Back in February when the DOW crossed the 13,000 mark, Dennis Gartman said he had made a mistake reducing the size of his long position.
He said, "you make it sound like I'm short of equities. Not on your life. Not right now"
Now Gartman, publisher of the Gartman Letter, who cut his long position by half earlier this week, has exited stocks entirely.
In his investor note he writes:
"Stock prices are weak as our proprietary International Index has fallen 62 “points” or 0.8% in the past twenty four hours. Having traded to 7805 earlier this week, this index is now down sharply from its highs... yet; but we are more and more fearful that it shall be, and having cut our long position in half earlier this week, and further having noted how rather badly the market responded to the belief that QE III was on the way, and noting that far too many individual stocks and one or two important international broad indices posted “reversals” earlier this week, we are exiting the other half of our long positions this morning upon receipt of this commentary.

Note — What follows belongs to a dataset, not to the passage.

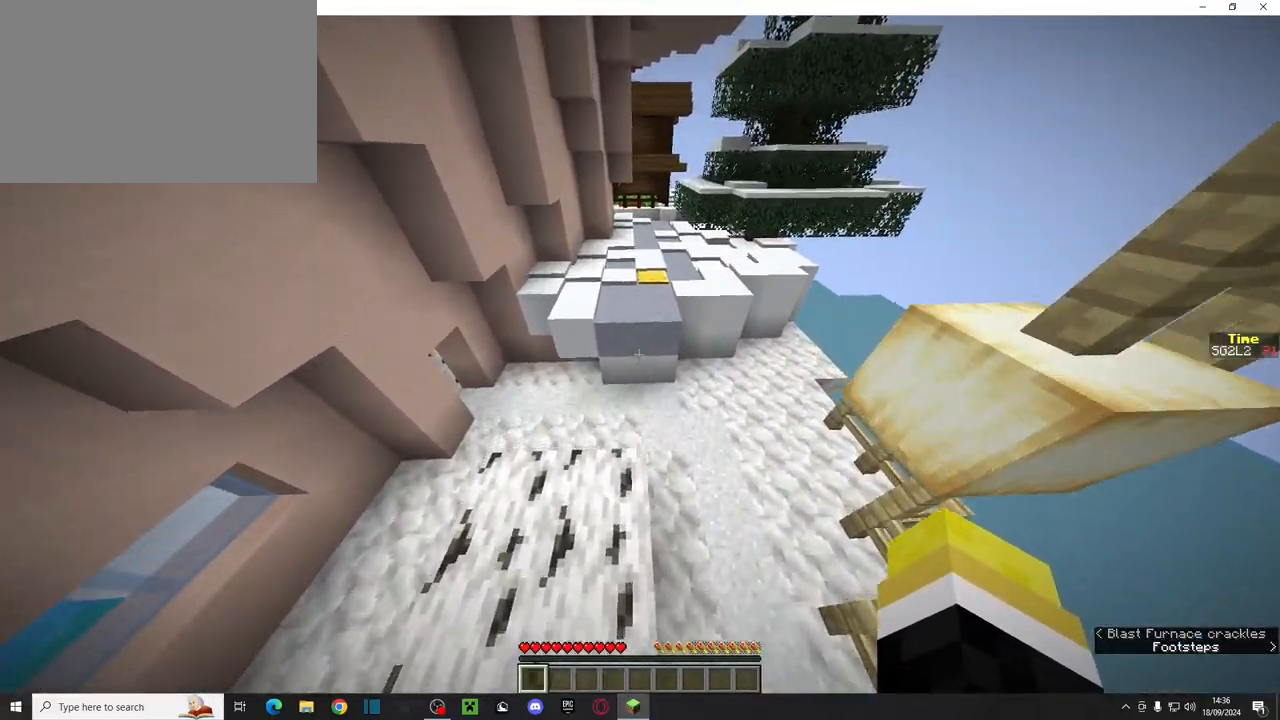
{"keys": ["ctrl", "w"], "mouse": [], "events": [[100, "d", "up"], [250, "space", "down"], [483, "space", "up"]]}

Yes, we do indeed understand that this is a shift in sentiment; and yes we do understand that we had said that stock prices might “melt up,” and yes we further understand that we may look foolish in the weeks ahead for standing down, but call it trader’s intuition or call it what you will, but we wish to move quietly to the sidelines trust we are clear."
Gartman, who says he is bullish of "simple things", said earlier this week that the plunge in steel shares had signaled a buy.
But after receiving a report from a friend in a "small but influential broking firm in New York" downgrading the steel industry, Gartman writes, "we’ll 'bet' in its favour once again in the not too distant future, but not now given that we are standing down from our previous bullish posture this morning."